Would you output the entries below only from the line containing "104.8500, -8.0250, 7.7750" through the line containing "Garcia-Larsen et al.", exactly as they stand and with both ends included?

Available data Block Start

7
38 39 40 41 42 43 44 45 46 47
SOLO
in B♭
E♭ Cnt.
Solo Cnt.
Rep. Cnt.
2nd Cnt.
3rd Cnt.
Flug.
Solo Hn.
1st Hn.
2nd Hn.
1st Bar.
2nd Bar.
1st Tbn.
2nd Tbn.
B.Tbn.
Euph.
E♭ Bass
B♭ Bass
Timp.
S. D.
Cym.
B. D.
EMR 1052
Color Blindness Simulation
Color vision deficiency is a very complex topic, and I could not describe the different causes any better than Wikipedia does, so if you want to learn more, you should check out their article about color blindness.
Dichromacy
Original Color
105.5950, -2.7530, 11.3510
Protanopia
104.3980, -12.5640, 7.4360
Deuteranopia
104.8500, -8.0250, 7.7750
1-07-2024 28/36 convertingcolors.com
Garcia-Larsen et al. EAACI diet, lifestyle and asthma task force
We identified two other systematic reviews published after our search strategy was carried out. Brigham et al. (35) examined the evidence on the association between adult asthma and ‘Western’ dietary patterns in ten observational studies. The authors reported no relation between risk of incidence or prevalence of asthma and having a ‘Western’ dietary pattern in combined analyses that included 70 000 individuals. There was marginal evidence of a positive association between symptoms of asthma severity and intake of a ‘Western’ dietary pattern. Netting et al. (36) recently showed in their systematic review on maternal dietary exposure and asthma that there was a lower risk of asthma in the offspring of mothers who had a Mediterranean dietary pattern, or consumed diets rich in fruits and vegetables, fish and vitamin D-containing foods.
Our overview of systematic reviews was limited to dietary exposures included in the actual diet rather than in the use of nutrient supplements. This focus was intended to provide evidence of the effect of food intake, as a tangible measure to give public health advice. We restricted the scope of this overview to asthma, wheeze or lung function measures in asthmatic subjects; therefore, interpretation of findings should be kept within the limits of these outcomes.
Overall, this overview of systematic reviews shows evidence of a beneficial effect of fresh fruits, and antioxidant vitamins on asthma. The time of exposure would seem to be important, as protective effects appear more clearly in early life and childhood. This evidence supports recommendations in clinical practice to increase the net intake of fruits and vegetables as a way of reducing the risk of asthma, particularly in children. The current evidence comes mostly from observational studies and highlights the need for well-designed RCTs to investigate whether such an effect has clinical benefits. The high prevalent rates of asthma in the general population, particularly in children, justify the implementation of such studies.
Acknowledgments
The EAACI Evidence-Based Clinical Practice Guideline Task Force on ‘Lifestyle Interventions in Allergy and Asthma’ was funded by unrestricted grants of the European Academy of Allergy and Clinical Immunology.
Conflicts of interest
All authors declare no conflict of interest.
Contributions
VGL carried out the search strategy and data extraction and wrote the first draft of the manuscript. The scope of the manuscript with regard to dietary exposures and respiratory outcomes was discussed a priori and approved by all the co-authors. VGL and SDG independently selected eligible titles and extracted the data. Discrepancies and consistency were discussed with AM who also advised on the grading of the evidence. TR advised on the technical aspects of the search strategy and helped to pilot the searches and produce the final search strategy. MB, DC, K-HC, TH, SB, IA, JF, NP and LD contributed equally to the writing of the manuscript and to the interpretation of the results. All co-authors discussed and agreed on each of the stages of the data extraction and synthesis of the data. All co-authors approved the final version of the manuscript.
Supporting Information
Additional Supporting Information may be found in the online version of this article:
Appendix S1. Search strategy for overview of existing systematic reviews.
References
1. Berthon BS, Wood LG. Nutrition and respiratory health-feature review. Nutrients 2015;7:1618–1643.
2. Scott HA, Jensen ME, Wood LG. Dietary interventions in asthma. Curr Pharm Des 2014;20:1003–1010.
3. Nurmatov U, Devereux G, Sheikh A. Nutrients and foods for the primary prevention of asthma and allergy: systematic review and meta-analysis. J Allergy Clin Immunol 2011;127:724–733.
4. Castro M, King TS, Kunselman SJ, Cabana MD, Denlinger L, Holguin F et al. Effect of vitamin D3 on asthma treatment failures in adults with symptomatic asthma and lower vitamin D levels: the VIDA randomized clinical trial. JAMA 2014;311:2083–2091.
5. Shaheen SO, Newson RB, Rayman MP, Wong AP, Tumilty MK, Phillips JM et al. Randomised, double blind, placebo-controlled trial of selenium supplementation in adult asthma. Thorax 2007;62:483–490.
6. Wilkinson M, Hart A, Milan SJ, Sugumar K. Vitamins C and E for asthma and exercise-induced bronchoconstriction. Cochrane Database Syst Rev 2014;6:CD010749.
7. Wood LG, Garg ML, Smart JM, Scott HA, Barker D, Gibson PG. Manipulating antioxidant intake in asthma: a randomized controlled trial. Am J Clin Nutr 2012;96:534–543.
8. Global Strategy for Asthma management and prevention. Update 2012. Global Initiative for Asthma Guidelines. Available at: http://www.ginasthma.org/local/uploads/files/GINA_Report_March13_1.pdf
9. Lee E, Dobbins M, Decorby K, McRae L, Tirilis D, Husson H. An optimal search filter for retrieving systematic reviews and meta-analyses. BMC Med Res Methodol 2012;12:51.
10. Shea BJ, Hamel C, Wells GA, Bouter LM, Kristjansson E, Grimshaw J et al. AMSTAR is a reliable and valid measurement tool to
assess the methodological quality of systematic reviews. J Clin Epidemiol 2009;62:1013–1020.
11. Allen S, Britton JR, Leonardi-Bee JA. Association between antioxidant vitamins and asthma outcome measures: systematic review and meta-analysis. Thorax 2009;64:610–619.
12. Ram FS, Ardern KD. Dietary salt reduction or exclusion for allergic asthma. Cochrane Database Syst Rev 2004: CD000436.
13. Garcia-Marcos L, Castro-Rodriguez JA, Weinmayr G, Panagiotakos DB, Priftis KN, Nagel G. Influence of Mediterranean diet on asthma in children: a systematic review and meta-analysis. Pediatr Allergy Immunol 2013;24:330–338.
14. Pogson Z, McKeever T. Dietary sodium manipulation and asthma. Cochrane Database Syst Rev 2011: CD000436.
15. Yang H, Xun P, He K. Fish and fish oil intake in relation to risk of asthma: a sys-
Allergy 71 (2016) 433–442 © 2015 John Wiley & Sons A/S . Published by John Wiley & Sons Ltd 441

Available data Block End

## Answer
104.8500, -8.0250, 7.7750
1-07-2024 28/36 convertingcolors.com
Garcia-Larsen et al. EAACI diet, lifestyle and asthma task force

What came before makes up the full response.